Start of Text segment

Saturday, 18 February 2012

A Brilliant Question Raised by a Reader

Last week, I've received a question(privately) from a reader which I feel I should share it here so that all of us benefited from it. It was a brilliant question!

Dear reader, don't worry, I will not disclose any name here. Please feel free to ask (private or public).

Here is the original message
Vincent, how u view the recent economy, do you think glob crisis still persist this yr or start to grow aldy? a lot of uncertainty and i think will definitely hit spore as spore also one of the largest stakeholder on europe and us bond.


The question basically ask about how is the market now, amid of US housing crisis and European debt crisis. Having a clear vision of what is happening is vital to investment no matter how good you are at stock picking/analysis. Stock analysis and stock picking are all dependent on the market condition. In different market condition, we are going to pick different stock. So, without a clear vision of where you are, your investment is based on luck.

Flow:
1) Vision of current market condition.
2) Stock type to pick. Including the consideration of industry. Stock type means whether they are cyclical/steady_growth/fast_growing/penny_stock/non_growth. I classified them based on these 5 categories.

End of Text segment
Start of Records for the exercise

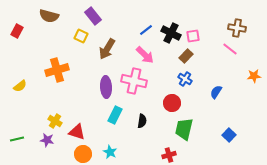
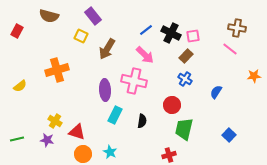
purple ellipse: moved 1 px left, 3 px down
red circle: moved 2 px down
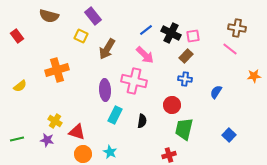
red rectangle: moved 5 px down; rotated 64 degrees counterclockwise
blue cross: rotated 24 degrees counterclockwise
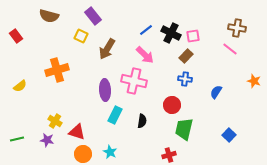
red rectangle: moved 1 px left
orange star: moved 5 px down; rotated 24 degrees clockwise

End of Records for the exercise

◆ Task instructions ◆
1. Retype the reader-question post from "Dear reader, don't" to "current market condition.".
2. Echo every line of the shape motion listing word for word, but leave out the picture lines.
The post and the listing have nothing to do with each other.

◆ Solutions for each task ◆
1.
Dear reader, don't worry, I will not disclose any name here. Please feel free to ask (private or public).

Here is the original message
Vincent, how u view the recent economy, do you think glob crisis still persist this yr or start to grow aldy? a lot of uncertainty and i think will definitely hit spore as spore also one of the largest stakeholder on europe and us bond.


The question basically ask about how is the market now, amid of US housing crisis and European debt crisis. Having a clear vision of what is happening is vital to investment no matter how good you are at stock picking/analysis. Stock analysis and stock picking are all dependent on the market condition. In different market condition, we are going to pick different stock. So, without a clear vision of where you are, your investment is based on luck.

Flow:
1) Vision of current market condition.

2.
purple ellipse: moved 1 px left, 3 px down
red circle: moved 2 px down
red rectangle: moved 5 px down; rotated 64 degrees counterclockwise
blue cross: rotated 24 degrees counterclockwise
red rectangle: moved 1 px left
orange star: moved 5 px down; rotated 24 degrees clockwise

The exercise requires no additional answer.